The unceremonious ouster of Cyrus Mistry as the Chairman of the Tata group has everyone speculating about the reasons behind the move. The most common ones being cited are lack of vision, sale of Tata Steel assets and the manner in which the dispute with NTT Docomo over the stake-sale in Tata Teleservices was managed.
Here we dwell on the nitty-gritty of the Tata Docomo skirmish to examine if Cyrus Mistry could have handled it any differently.
NTT Docomo had acquired 26.5 per cent stake in Tata Teleservices Ltd (TTSL) between 2009 and 2011 for ₹13,070 crore.
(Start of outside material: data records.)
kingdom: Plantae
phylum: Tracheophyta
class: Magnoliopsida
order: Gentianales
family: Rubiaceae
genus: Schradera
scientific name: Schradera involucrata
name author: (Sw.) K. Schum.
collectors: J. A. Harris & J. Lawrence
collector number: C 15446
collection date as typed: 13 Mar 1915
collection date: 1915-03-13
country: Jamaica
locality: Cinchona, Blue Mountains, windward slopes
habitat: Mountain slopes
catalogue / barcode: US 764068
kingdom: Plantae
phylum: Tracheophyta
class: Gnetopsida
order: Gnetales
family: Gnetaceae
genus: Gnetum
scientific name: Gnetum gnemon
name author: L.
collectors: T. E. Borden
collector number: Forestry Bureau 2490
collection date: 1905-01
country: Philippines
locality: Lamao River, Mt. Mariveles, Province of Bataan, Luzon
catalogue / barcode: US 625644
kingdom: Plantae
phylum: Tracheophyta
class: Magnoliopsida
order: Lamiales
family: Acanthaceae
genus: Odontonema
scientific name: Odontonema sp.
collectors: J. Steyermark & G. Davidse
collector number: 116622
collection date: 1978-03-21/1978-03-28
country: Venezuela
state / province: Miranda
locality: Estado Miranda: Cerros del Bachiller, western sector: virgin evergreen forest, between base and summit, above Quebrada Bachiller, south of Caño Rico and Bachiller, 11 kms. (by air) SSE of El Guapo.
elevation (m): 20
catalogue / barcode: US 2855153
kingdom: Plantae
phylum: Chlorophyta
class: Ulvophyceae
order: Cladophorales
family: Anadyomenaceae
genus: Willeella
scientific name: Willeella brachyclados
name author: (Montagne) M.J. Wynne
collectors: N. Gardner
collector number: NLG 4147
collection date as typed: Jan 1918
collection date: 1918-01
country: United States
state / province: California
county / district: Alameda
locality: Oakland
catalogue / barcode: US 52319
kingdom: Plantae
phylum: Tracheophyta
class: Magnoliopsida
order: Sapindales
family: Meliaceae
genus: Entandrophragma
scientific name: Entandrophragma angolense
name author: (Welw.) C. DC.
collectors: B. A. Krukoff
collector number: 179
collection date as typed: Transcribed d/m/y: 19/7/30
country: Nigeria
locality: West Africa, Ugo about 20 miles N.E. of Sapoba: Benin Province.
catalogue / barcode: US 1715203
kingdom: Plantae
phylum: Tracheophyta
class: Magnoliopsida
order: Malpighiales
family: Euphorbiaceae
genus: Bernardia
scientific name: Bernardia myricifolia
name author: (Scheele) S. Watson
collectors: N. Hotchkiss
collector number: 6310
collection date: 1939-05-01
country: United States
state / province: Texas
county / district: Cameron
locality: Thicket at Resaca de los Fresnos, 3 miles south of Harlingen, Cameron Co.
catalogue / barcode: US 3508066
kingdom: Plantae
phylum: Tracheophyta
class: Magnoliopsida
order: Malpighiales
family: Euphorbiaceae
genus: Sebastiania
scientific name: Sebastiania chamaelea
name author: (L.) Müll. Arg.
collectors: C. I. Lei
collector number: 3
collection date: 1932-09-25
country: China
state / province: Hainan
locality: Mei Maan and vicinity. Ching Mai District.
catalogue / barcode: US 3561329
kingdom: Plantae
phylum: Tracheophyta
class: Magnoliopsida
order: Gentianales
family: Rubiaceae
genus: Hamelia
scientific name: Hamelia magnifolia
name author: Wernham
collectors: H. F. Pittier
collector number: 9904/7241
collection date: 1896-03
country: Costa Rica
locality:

The two companies signed a deal in 2009, which gave Docomo the option to sell its entire stake in TTSL by December 2014. Tatas had to find a buyer for these shares, else they had to buy them back from the Japanese company at half the amount invested — ₹7,250 crore.
The Japanese company decided to exit the joint venture in April 2014. Since a buyer could not be found for these shares, Tata Sons had to buy them at ₹58.05 a share, according to the 2009 agreement.
The Tatas had not been opposed to meeting its contractual obligation. But the deal got stalled because the company could not obtain permission from the Reserve Bank of India for the share buy-back. This was because the RBI had barred the inclusion of put options (that gave the buyer the option to sell the shares at a defined price in future) in FDI deals. It was held that inclusion of these made the overseas investor get a fixed return after a period, and hence qualified as external commercial borrowing, and not as FDI.
The Central Bank gave some leeway to foreign investors in 2014 by allowing share buy-backs in FDI, but these had to take place at fair value as determined by the stock market price or other specified financial metrics such as the return on equity as per the latest audited balance sheet.
The value of shares of TTSL, as valued by an independent consultant, was ₹23.34 a share when NTT Docomo divested its stake. This was therefore almost half of the value that was due as per the original deal.
The RBI relented in 2015 and agreed to the buy-back as per the original deal in 2015, but the Centre has held on to its stance that the buy-back should take place at fair value only.
NTT Docomo went on to seek international arbitration in the matter and in June this year, the London Court of International Arbitration ruled that Tata Sons should pay $1.17 billion to NTT Docomo, as the commercial agreement was valid when the deal was signed. Tata Sons, however, continues to wring its hands at its inability to do as per the ruling, as Indian laws and policies forbid it to do so.
The ball is now in the Delhi High Court, with both parties presenting their cases here. The Tatas have deposited the amount under dispute with the High Court and the next hearing in the case is scheduled in the first week of December.
Docomo has, meanwhile, tried to enforce the LCIA’s judgement in the US District Court for Southern District of New York. “The decision of the LCIA (London Court of International Arbitration) that Tata has breached its commercial agreement and owes Docomo $1.2 billion in damages is enforceable in any country, which is a signatory to the New York Convention, including the United States. Until Docomo receives the full amount due, it will continue to seek enforcement globally,” said a statement from the Japanese company.
As the dispute drags on, there is little that Tata Sons or Cyrus Mistry can do to sort out this tangle. Since this is an FDI, any deal between the two parties would require clearances from the government as well as the central bank. With the price at which the deal has to be done, also specified under the law, Tata Sons has little room to manoeuvre. It is therefore only fair that Cyrus Mistry is absolved from the blame that he botched up this settlement.